Dünyanın çok sayıda ülkesinden konuk vardı. Türkiye'den de üç ekip katılmıştı. Bir sırada Sarıgül ve Ozan Ceyhun'u, bir başkasında CHP adına katılan Faruk Loloğlu ve Ercan Karakaş'ı, öteki sırada ise BDP adına katılan Fatma Kurtulan ve Medeni Kırıcı'yı gördüm.
Helmut Schmidt'in konuşması
Herkesin merakla beklediği ilk konuşmacı 92 yaşındaki Helmut Schmidt'ti. Eski Başbakan kongrede konuşacaktı ama bir şart vardı; "Salonda sigara içmek..."
O kürsüde konuşmaya başladığında, salon susmuştu. Yaklaşık bir buçuk saat, 5 bini aşkın insan duayen politikacıyı pür dikkat dinledi ve sadece alkışladılar. Ve öyle çok alkışladılar ki, konuşması bittikten sonra da o alkışlar kesilmedi. Dakikalarca ünlü bir sanatçı gibi ayakta alkışlandı. O da aşağı indi ve o alkışlar arasında kongre kararıyla izin verilen sigarasını yakıp içmeye başladı.
Bu alkışlar sadece yaşlı bir sosyal demokrata saygı nedeniyle değil, konuşmasının içeriğiyle de ilgiliydi. Belki yeni bir şey söylemedi ama söylediği şeyler yeninin ipuçlarını taşıdığı gibi bugün için çok anlamlıydı.Uzun bir konuşmaydı ama şu sözleri, bizde de başlamasını umut ettiğimiz "tarihle yüzleşme" açısından çarpıcıydı ve konuşmanın ruhunu anlatmaya yeterdi:
"Biz Almanlar olarak, Almanları Almanlardan korumalıyız. Çünkü biz çevremize komşularımıza çok acı çektirdik. Hiçbir zaman normal bir Almanya olamayacağız. Geçmişimiz o kadar ağır ki, bizden sonra gelecek kuşaklar da normal bir Almanya olamayacak. Hep bu sorumluluğu taşıyacağız. Dünyada çok kan dökülmesine neden olduk. Dünyanın en zengin ülkesiyiz, çok güçlüyüz. Herkes bir dolu alanda gıpta ediyor. Ama üstünlüklerimizi geri planda tutmayı, kibirlenmemeyi öğrenmeli ve bunu Almanya için yapmalıyız."

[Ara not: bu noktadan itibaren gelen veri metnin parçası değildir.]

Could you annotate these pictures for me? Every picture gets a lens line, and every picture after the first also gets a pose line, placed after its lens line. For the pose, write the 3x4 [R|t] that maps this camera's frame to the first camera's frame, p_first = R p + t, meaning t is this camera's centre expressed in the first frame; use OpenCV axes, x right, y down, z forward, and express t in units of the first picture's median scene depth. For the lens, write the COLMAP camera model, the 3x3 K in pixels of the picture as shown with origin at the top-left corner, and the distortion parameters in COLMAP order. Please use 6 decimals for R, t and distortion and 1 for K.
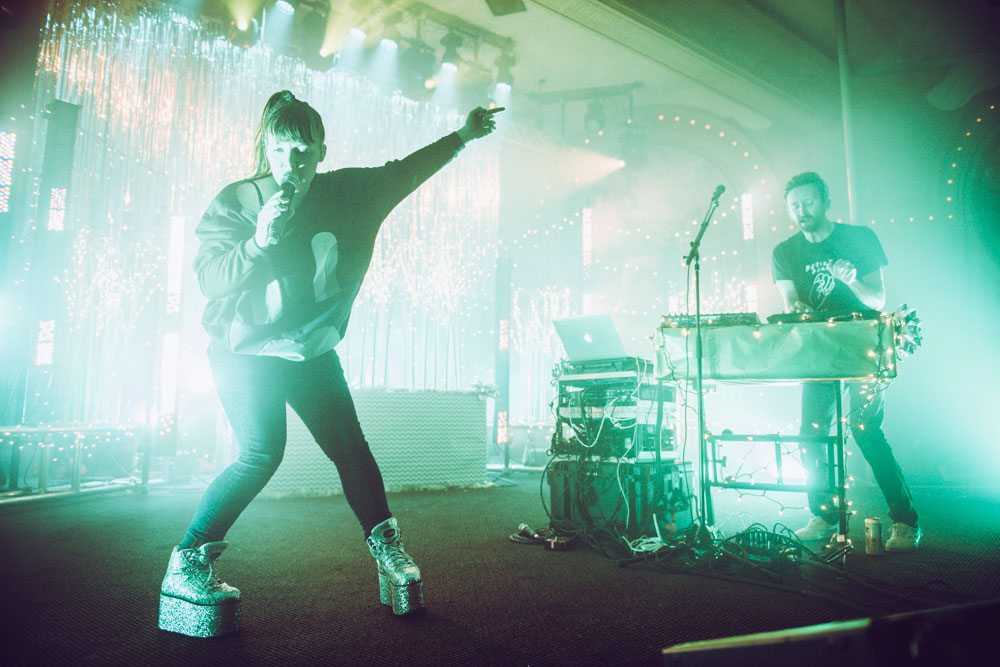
lens RADIAL K [[681.0, 0, 498.3], [0, 681.0, 336.5], [0, 0, 1]] dist [-0.048826, -0.007031]
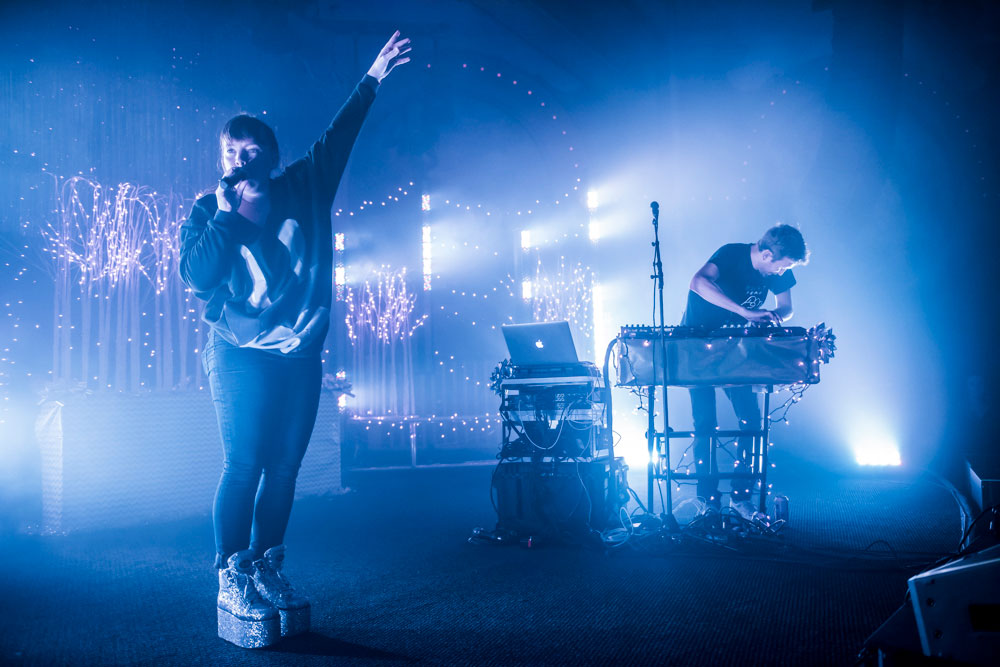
lens RADIAL K [[830.6, 0, 502.6], [0, 830.6, 341.7], [0, 0, 1]] dist [-0.014613, -0.006325]
pose [[0.928481, -0.009866, 0.371250, -0.395230], [-0.010797, 0.998507, 0.053539, -0.069523], [-0.371224, -0.053718, 0.926988, -0.152202]]
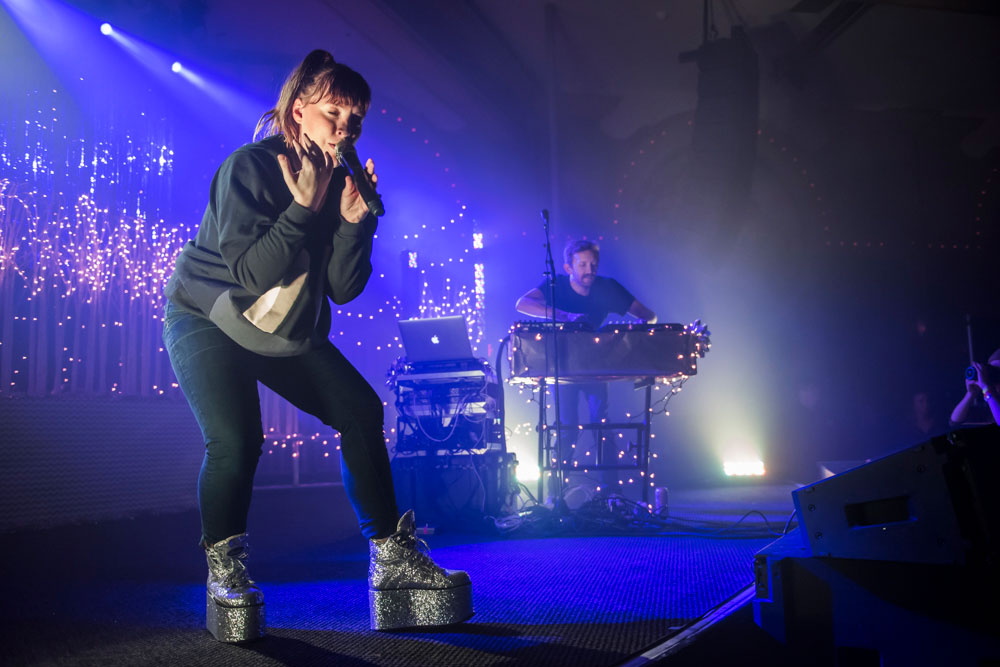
lens RADIAL K [[828.8, 0, 500.0], [0, 828.8, 333.5], [0, 0, 1]] dist [-0.021701, -0.006076]
pose [[0.862338, 0.031654, 0.505342, -0.443674], [-0.024467, 0.999483, -0.020855, 0.017325], [-0.505741, 0.005620, 0.862667, -0.173572]]
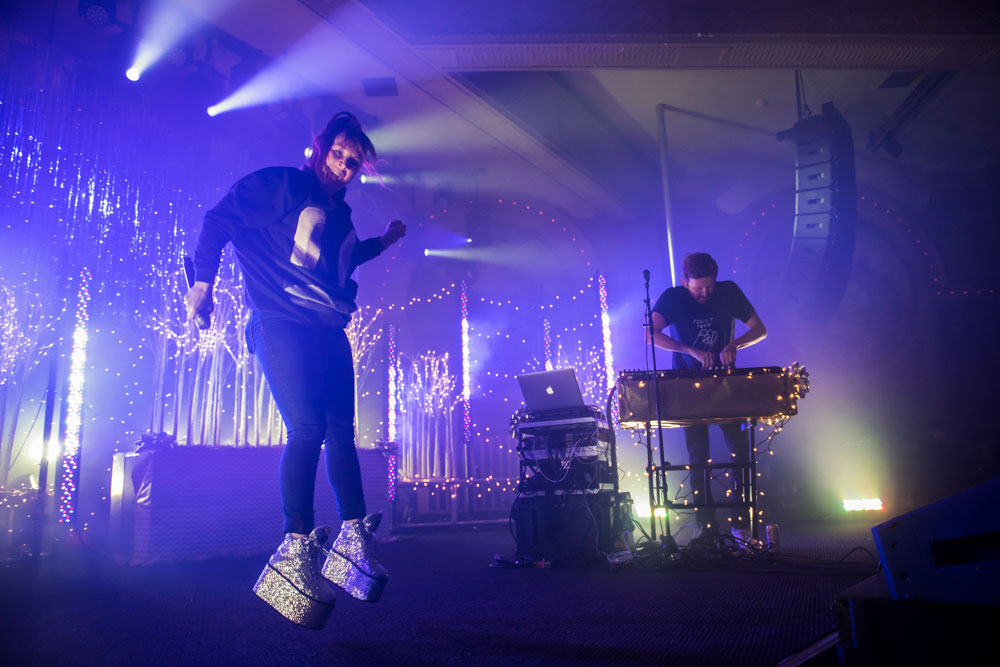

Konuşmayı önce Mustafa Sarıgül'e sonra da Ercan Karakaş'a sordum. Sarıgül şöyle diyordu:
"Müthiş bir konuşmaydı. Almanlar açısından da bizim açımızdan da derslerle doluydu. Özellikle Almanlara söyledikleri tarihi değerdeydi. Türkiye'den söz etmemesi de SPD için çok iyi oldu. Çünkü Schmidt Türkiye'nin üyeliğine sıcak bakmıyor. Partisi içinde gerginliğe yol açabilirdi. Bizim açımızdan AB demokrasisinin ve dayanışmasının güçlenmesine dikkat çekmesi iyi oldu. Çok etkilendim."
CHP adına kongreyi izleyen Parti Meclisi üyesi Karakaş ise şöyle diyordu:
"Çok etkileyiciydi. Dinlerken gözlerim yaşardı. Yaşlı bir sosyal demokrat olarak, sosyal demokrasinin değerleri olan özgürlük, eşitlik ve dayanışmaya vurgu yaptı, Almanya'nın kendi içine kapanmaması gerektiğini, 'biz merkezdeyiz, biz en büyüğüz' kibri içinde olmaması gerektiğini söyledi. Yani enternasyonal bir dayanışma gösterdi."